In the early 1960’s, I used to have a girlfriend who lived in Hawthorne, California. She had a sister who had a boyfriend. We called him Ron but he later changed his name to Carl Boenish. We all hung around together and went out on cheap foursomes. Carl and I used to play pool and Carl loved to talk about the science of pool and “perfect elasticity” (which had something to do with “conservation of momentum”, I think). He was always enthusiastic and had an opinion about everything. I think, these days, we might describe someone like that as a “presence.” We used to argue and then bet on everything. I think, mostly, he won. He was pretty good at pool, too.

He was also sometimes brash and abrasive, expansive, and very smart. We used to egg each other on to do stuff. So, when we found out that you could jump from an airplane (and probably live) we got on the phone. Then we drove an old wreck (it kept breaking down) in the hotter-than-blazes desert heat out to Elsinore--I was there recently and it looks like a resort spot compared to the two falling-apart shacks with corrugated roofs we found there. We paid our twenty five bucks (a monumental amount in 1962) and went through the “course” which consisted of jumping off a small wooden platform and rolling (no one ever considered you could do a standup landing and not break your ankle!). We got pretty dirty rolling around in that summer dust. We practiced getting in and out of the one plane they had. I’ve forgotten what it was but it didn’t inspire confidence.

We got in the plane, got our static lines hooked up, and chugged up to 2500 feet. I was in last so I got out first, was away, and then Carl got out. I don’t know whether he was nervous or not but I remember being fairly silent while he kept talking a blue streak. We landed about a quarter of a mile away. I had done my requisite jump and was ready to head home but Carl couldn’t wait to get up again. And he kept talking! A mile a minute. I think he made two more jumps that day (five bucks each) and was trying to con them into letting him off the static line early. He was good but…no dice. We came back later and for every jump I made, he made two or three, four.

My girlfriend moved away, he and his girlfriend parted ways, and I lost track of him. The next time I saw him was on T.V. and he was interviewing Linus Pauling, a hugely respected professor and researcher at U.C.L.A. Actually, I think Pauling was interviewing him.
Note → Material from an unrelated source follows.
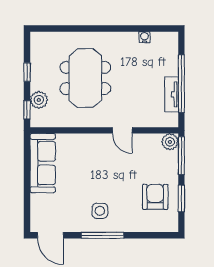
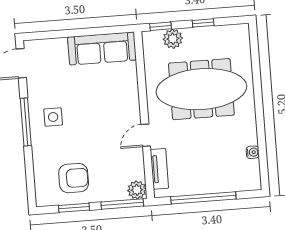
meeting table: (85, 78) -> (201, 89), width x1.36
tv unit: (172, 94) -> (159, 169), moved, turned 90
I remember that I had never seen Carl in a suit and tie before. He looked kind of funny. Later, I was on an international flight to Europe and one of Carl’s films came on. It was well done, I remember.
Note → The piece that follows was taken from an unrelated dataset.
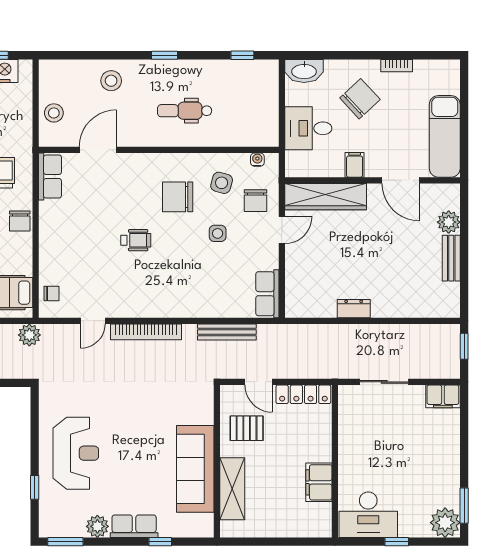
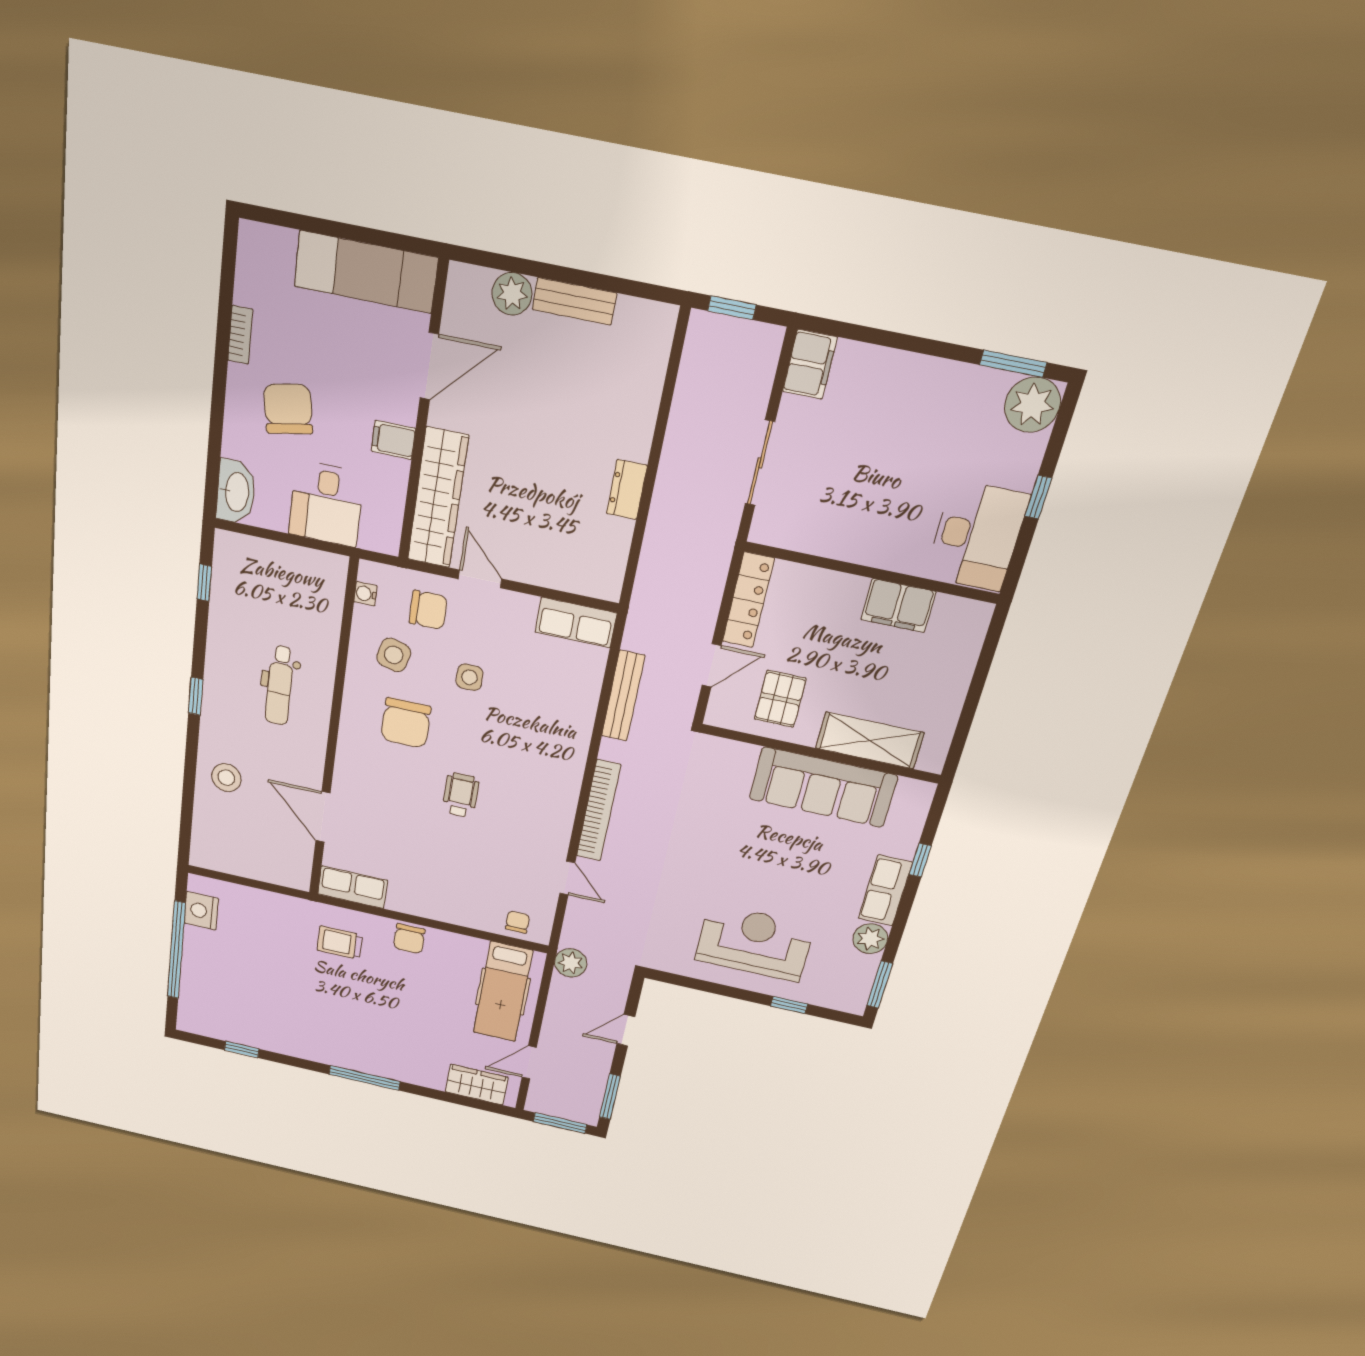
chair: (360, 99) -> (288, 409), turned 33
stool: (54, 113) -> (265, 863), removed
chair: (20, 221) -> (409, 939), turned 90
I was sorry to hear that he had died in Norway. I think he was 21 and I was 22 when we made our first jumps. My guess is that he was only around 43 or so when he died. I’m now 71 and I’ve often thought of the things he was not able to do in all the years that I’ve had but that were cut short for him. Even so, in the time he lived, he was no small force. Yes, I remember him as opinionated, brash, sometime abrasive, a damn good pool player, innovative, and gutsy. But he affected all those around him and he made a mark. History, or at least the history of the sport, is different because of him.